Tra tentativi di regolarizzare il sistema, c’è un’altra novità introdotta dalla Fornero per i contratti atipici. Dal 1° giugno i voucher per le prestazioni occasionali hanno durata mensile. Significa che devono essere utilizzati entro 30 giorni (prima duravano di più, oltre 6 mesi). I nuovi carnet sono numerati, datati, e con l’indicazione oraria.

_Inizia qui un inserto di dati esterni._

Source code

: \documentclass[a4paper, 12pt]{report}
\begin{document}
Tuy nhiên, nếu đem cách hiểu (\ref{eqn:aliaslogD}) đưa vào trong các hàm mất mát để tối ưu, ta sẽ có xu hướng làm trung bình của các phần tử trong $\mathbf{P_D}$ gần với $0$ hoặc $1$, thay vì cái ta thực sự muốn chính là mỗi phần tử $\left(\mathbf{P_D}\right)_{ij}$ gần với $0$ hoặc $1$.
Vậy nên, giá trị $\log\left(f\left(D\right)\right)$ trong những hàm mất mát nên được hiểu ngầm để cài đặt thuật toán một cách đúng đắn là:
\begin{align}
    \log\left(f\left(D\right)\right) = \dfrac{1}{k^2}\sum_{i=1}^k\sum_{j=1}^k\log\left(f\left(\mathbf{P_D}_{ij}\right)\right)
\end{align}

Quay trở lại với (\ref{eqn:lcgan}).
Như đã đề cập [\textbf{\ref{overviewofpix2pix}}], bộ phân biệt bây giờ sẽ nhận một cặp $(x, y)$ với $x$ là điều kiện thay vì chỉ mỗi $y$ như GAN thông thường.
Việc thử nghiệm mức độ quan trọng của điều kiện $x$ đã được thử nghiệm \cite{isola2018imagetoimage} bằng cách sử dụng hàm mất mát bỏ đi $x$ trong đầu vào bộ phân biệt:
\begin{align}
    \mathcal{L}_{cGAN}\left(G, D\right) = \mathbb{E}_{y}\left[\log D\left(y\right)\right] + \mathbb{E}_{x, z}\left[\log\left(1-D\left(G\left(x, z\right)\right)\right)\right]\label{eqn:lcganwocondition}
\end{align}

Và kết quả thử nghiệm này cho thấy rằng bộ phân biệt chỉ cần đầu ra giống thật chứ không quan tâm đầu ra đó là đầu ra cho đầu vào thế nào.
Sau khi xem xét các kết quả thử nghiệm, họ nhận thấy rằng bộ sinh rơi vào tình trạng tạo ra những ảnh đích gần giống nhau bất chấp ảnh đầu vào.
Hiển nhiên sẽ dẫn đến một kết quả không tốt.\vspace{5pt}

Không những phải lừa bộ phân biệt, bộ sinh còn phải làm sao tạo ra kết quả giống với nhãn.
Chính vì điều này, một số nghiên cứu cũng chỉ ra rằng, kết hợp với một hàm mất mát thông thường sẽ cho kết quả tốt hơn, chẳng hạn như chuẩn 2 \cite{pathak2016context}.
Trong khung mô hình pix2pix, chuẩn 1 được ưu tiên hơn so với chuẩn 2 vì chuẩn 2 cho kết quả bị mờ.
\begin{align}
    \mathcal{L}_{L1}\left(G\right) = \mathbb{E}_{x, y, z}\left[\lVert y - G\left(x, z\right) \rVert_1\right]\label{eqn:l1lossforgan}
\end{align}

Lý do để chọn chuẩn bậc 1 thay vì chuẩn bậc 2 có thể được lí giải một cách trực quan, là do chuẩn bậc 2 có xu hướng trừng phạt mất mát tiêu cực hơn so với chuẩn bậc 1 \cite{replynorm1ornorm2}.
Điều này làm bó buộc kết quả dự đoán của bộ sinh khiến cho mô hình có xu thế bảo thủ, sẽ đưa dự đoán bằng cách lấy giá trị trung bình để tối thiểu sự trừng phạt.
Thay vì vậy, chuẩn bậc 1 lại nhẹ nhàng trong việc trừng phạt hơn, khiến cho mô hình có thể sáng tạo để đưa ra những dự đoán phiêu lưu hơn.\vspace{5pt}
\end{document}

Si possono sempre acquistare presso la posta, e valgono per tutte le categorie di lavoro fino a 5.000 euro di retribuzione nell’anno solare.

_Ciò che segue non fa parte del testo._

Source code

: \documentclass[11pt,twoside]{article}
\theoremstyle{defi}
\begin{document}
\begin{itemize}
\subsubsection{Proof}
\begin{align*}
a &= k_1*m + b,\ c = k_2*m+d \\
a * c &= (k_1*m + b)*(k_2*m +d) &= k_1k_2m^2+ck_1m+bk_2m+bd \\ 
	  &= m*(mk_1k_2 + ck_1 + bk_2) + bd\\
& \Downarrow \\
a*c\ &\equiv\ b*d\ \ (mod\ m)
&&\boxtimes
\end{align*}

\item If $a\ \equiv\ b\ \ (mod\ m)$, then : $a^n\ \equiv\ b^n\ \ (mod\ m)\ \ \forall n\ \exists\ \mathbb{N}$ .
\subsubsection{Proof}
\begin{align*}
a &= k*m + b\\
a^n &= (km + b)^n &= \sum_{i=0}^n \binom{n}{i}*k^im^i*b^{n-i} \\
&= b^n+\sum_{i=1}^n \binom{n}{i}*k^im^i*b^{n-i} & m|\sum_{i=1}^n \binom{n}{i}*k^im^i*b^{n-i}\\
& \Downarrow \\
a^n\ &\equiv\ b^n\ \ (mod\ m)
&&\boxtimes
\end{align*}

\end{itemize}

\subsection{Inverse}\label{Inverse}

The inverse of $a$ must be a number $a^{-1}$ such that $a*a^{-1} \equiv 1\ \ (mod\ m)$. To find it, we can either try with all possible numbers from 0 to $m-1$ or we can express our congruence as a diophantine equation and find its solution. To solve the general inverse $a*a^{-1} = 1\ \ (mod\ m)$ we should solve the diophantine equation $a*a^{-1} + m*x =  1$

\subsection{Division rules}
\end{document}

ZONE GRIGIE. Nel settore dell’edilizia, un tempo fortemente esposto all’irregolarità, con il testo unico del 2008 che prevede la sospensione lavorativa per chi viene ‘beccato’ con lavoratori in nero, il settore si sta via via regolando. La maxisanzione per il lavoro nero in edilizia è un forte deterrente: 1.500 euro di sanzione fissa alla quale bisogna aggiungere 37,50 euro per ogni giornata lavorativa effettuata illecitamente. Dal 1 gennaio 2012 al 31 dicembre, su 410 posizioni verificate (in ditte più che altro individuali o comunque con al massimo due dipendenti), ci sono state solo 36 contestazioni per lavoro nero. Erano state 64 nel 2011 (su 372 posizioni verificate). 15 su 90 nel primo trimestre del 2013.
Ma i problemi restano. “Siamo tornati agli anni 70 – afferma ancora Fusini della CGIL –  quando la contrattazione avveniva faccia a faccia con una stretta di mano, ma purtroppo quella stretta di mano non vale più come una volta. I datori di lavoro giocano al ribasso. Questo, secondo me, sarà l’anno delle vertenze. I lavoratori faranno la stagione ma solo dopo aver finito denunceranno i loro datori di lavoro per averli sfruttati”.
Alle violazioni sul lavoro, corrispondono i contributi evasi. Nel 2012, l’imponibile contributivo evaso è stato di 1milione 446 mila euro di cui un milione 376, praticamente la totalità, nel terziario. Recuperati circa 877 mila euro dalle sanzioni.